Also on that platform was a model railway. Cute.
The train left at exactly 12:18 and we got an announcement in Italian, and then in English. The interesting thing about the English version is that the station names are said by a different person, in perfect Italian, spliced in between ‘welcome on board, this train stops at’, and ‘thank you for travelling Rail Italia.’
We have an e-ticket. The guard took the phone, checked the number on his device, and that was it.
By NZ standards the trains are wide and there is plenty of room. The gauge is 1445mm which is wider than NZ’s 1067mm making for a more stable ride.

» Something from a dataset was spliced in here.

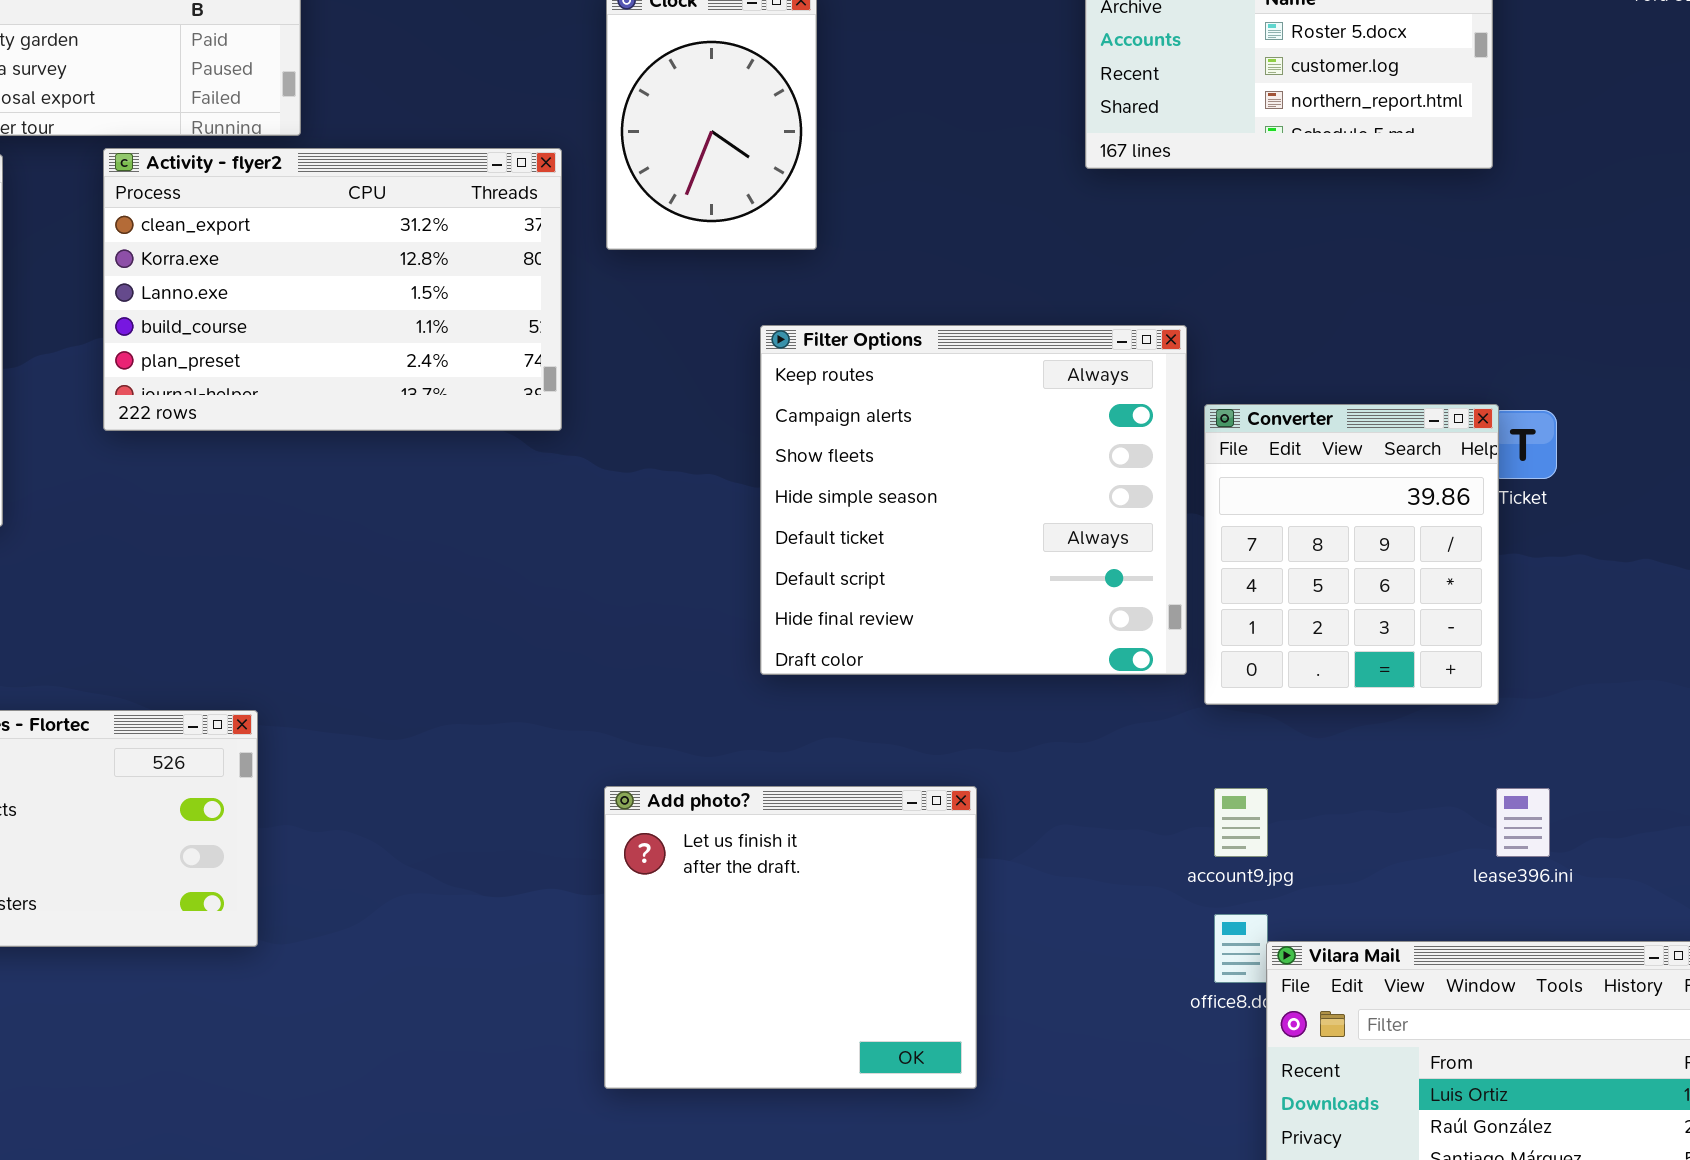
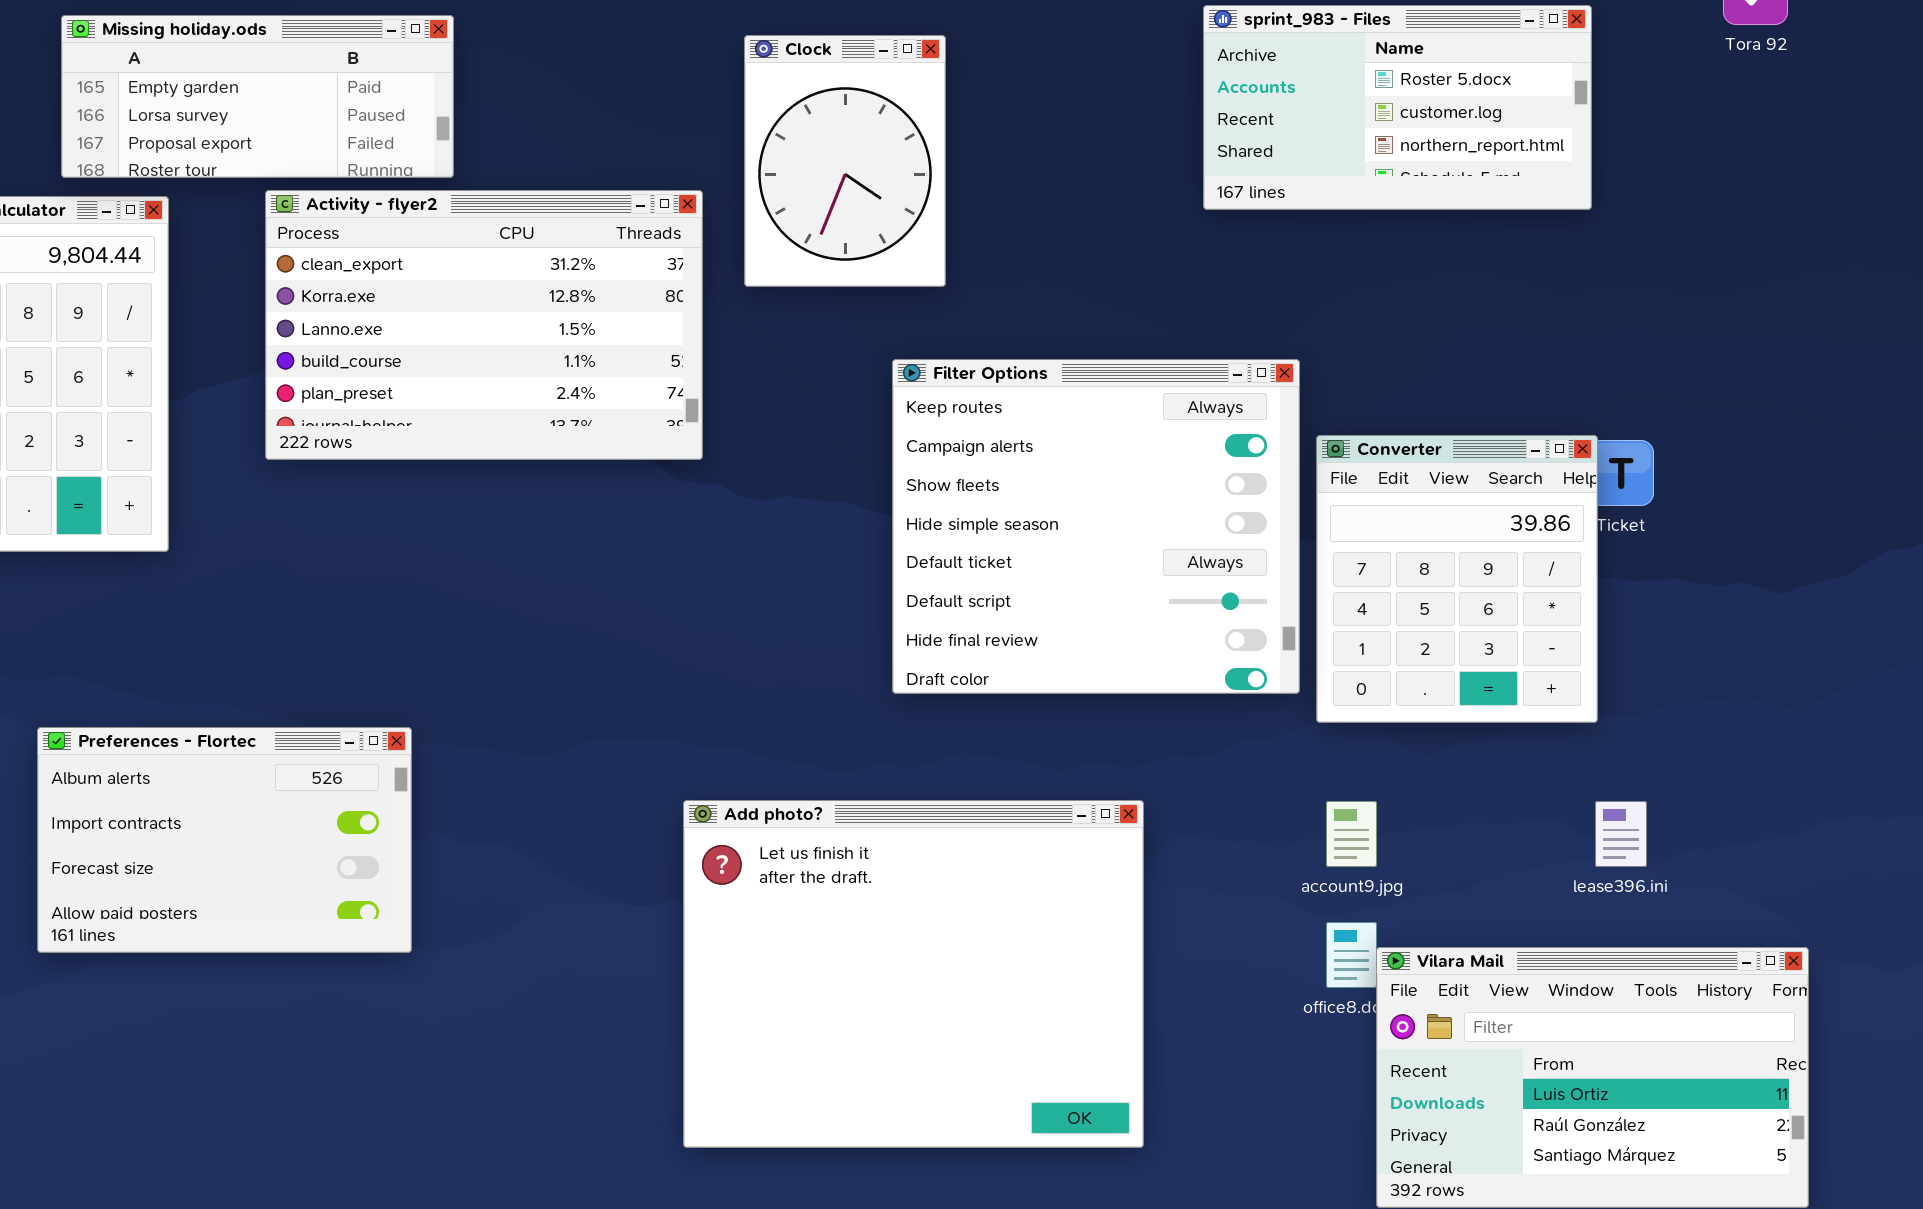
Add photo?: [604,786,977,1089] -> [683,800,1144,1148], moved, resized

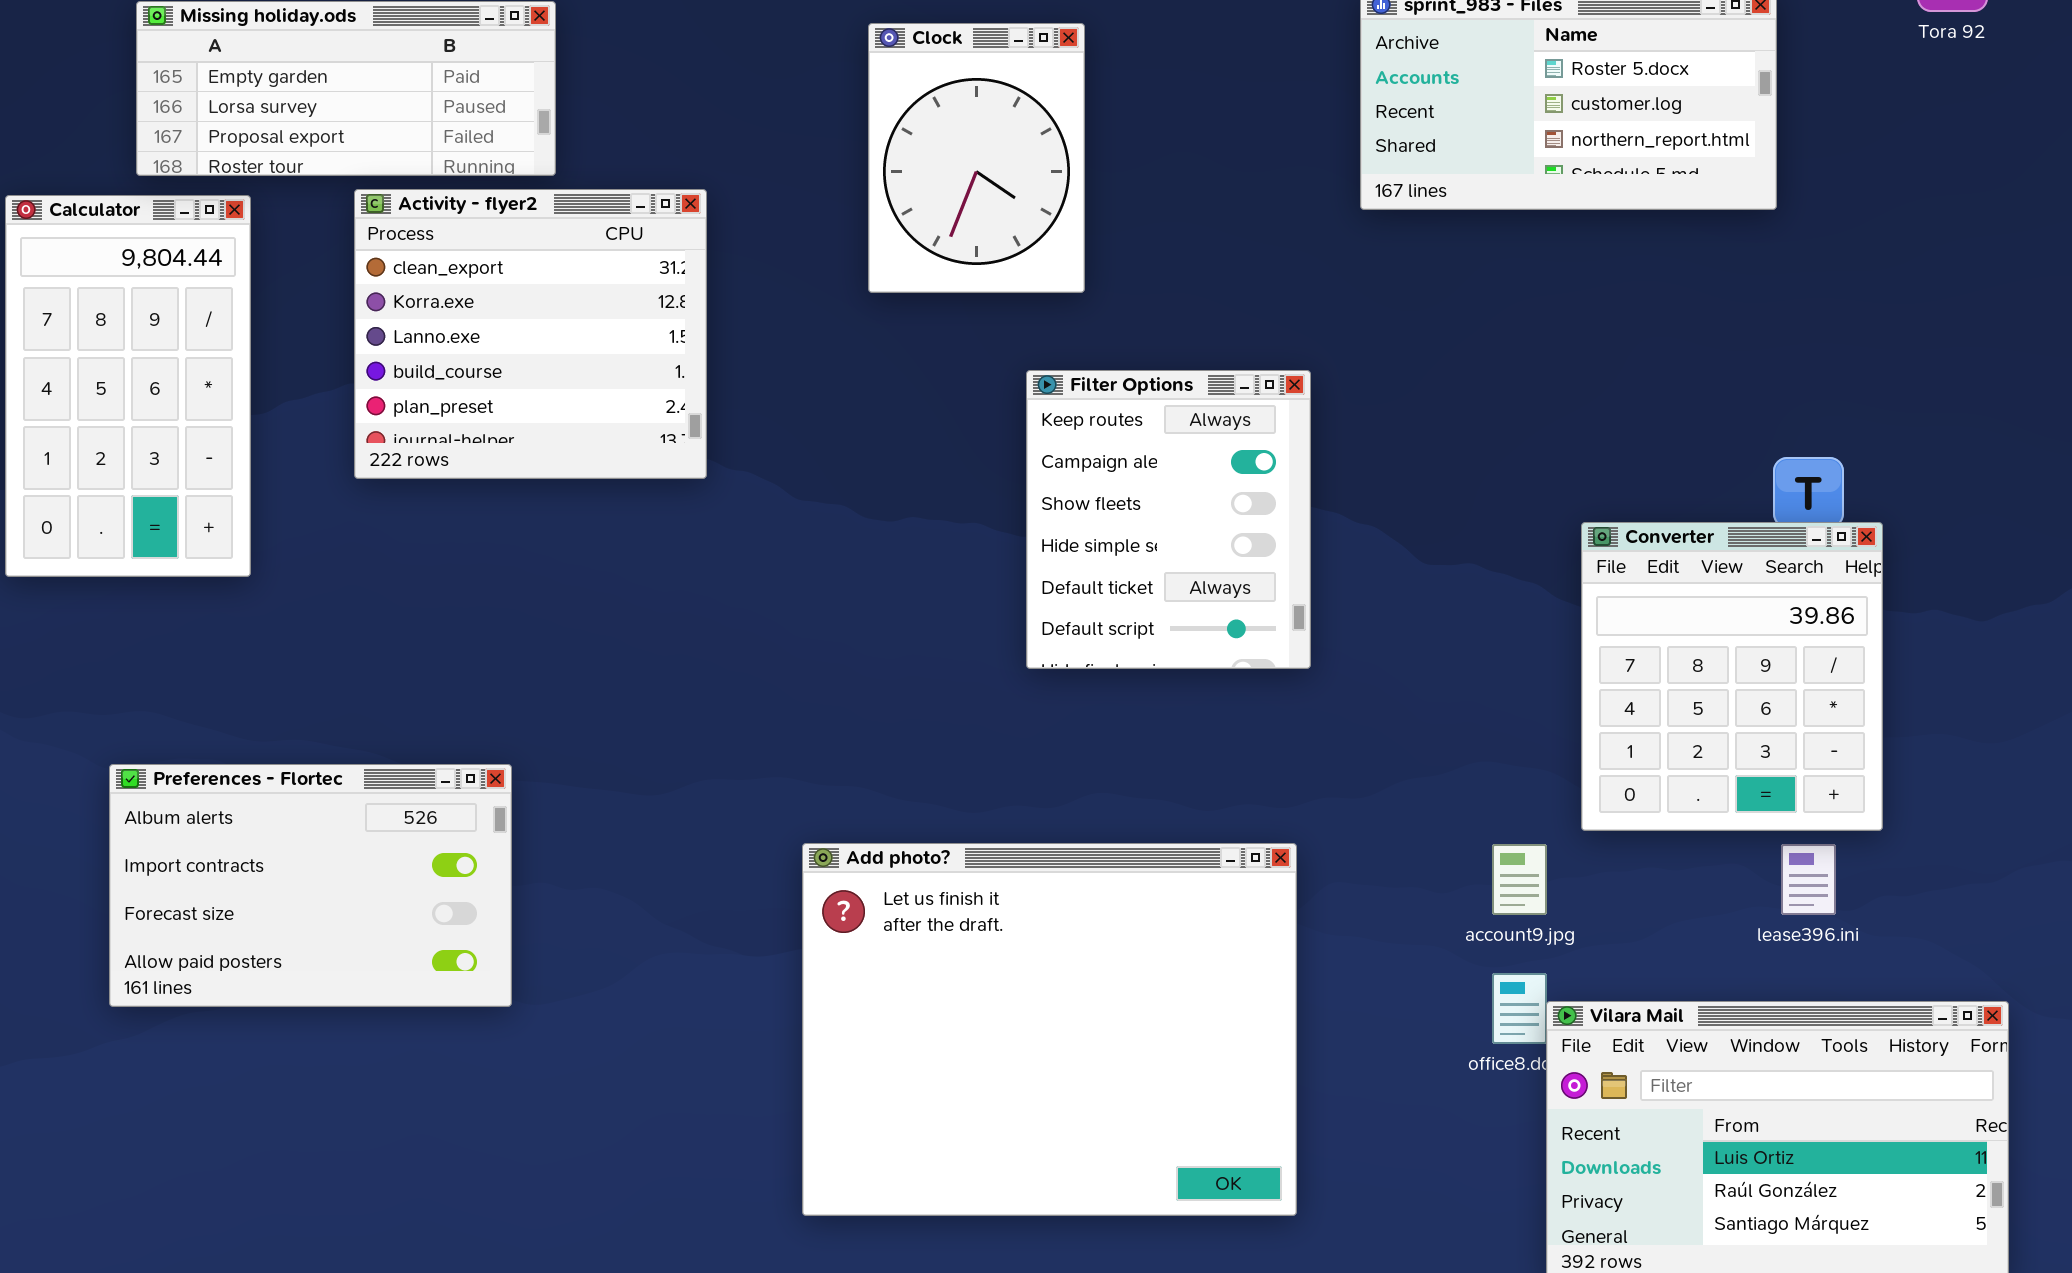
Activity - flyer2: [265,190,703,460] -> [354,189,707,479], resized
Filter Options: [892,359,1300,694] -> [1026,370,1311,669], resized
Converter: [1316,435,1598,723] -> [1581,522,1883,831], moved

Along the way we passed smaller towns, lots of countryside with trees, and the odd vinyard.
We were told last night that most wine made in Tuscany is red, and this is reflected in local restaraunt menus. Whites seem to be relegated to the last page of the wine menu as they are not ordered frequently.
One of the towns we stopped at was called Poggibonsi. Great name.
A large family just got on the train – seven children ranging from 4 or so to teens. From the luggage and the cries of ciao, ciao from the younger ones as they wave at a women on the platform I’d say they’ve been visiting a relative.
After the youngest girl started screaming the mother staged an intervention to settle the slightly older brother down. Regionale!
They’ve hopped off at Empoli. Arrivederci!
A man in a very bright yellow jacket is moving through the train cleaning and checking the bins by each seat for rubbish.
Montelupo stop has a old town on the hill, overlooking more modern buildings below. This seems to be a common pattern everywhere. Towns (and even large cities like Rome) were founded on hills, and expanded out (and down) from there.
Shortly after Montelupo it’s into a long tunnel. Very long. (5 minutes pass). It’s still going, and suddenly we are back into daylight and by a river, and I can see from the map we’ve turned towards Florence. There a shingle works, and power pylons.
We pass some high-rise appartments by more pylons. Modern.